Di Aceh, perempuan sering kali dianggap berada di posisi kedua dalam struktur sosial. Tanggung jawab domestik, seperti merawat anak dan mengurus rumah tangga, umumnya dipandang sebagai peran eksklusif perempuan, sementara pekerjaan di sektor publik dianggap sebagai domain laki-laki. Hal ini menciptakan ketidakadilan dalam akses terhadap sumber daya dan kesempatan kerja, sehingga perempuan mengalami kesulitan dalam berpartisipasi secara aktif dalam pembangunan sosial dan ekonomi.
Keterwakilan perempuan dalam politik juga menjadi isu signifikan. Meskipun ada undang-undang yang mendukung partisipasi perempuan dalam politik, implementasinya masih jauh dari ideal. Banyak perempuan menghadapi hambatan dari perspektif budaya, agama, dan sosial yang membatasi peran mereka dalam ranah publik. Hal ini menunjukkan perlunya advokasi yang lebih kuat untuk memastikan hak-hak politik perempuan diakui dan dilindungi.

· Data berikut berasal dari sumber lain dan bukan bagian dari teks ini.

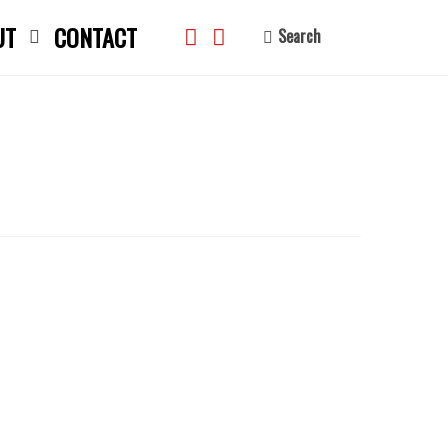
UT
CONTACT
Search
search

Langkah Menuju Keadilan Sosial
Untuk membangun keadilan sosial melalui lensa interseksionalitas di Aceh, beberapa langkah perlu dilakukan:
Berbicara dan Bekerja sama: Membangun percakapan dengan berbagai pihak termasuk tokoh agama untuk mengubah pandangan dan praktik diskriminatif
Penguatan Kapasitas Perempuan:
Memberikan pelatihan dan dukungan kepada perempuan untuk meningkatkan kepercayaan diri dan kemampuan mereka.
Advokasi Kebijakan: Mendorong pemerintah dan pembuat kebijakan untuk menciptakan kebijakan yang lebih inklusif dan adil.
Pergerakan dari Bawah: Memulai perubahan dari tingkat komunitas dan organisasi masyarakat.
Merubah pandangan tentang perubahan sosial dimulai dari individu. Meningkatkan kesadaran masyarakat tentang pentingnya kesetaraan gender adalah langkah awal yang krusial. Memberdayakan perempuan dengan memberikan alat dan sumber daya yang dibutuhkan untuk mencapai potensi penuh mereka juga sangat penting.
Selain itu, kolaborasi lintas sektor antara pemerintah, LSM, dan masyarakat sipil diperlukan untuk mencapai tujuan bersama dalam menciptakan masyarakat yang lebih adil dan inklusif di Aceh.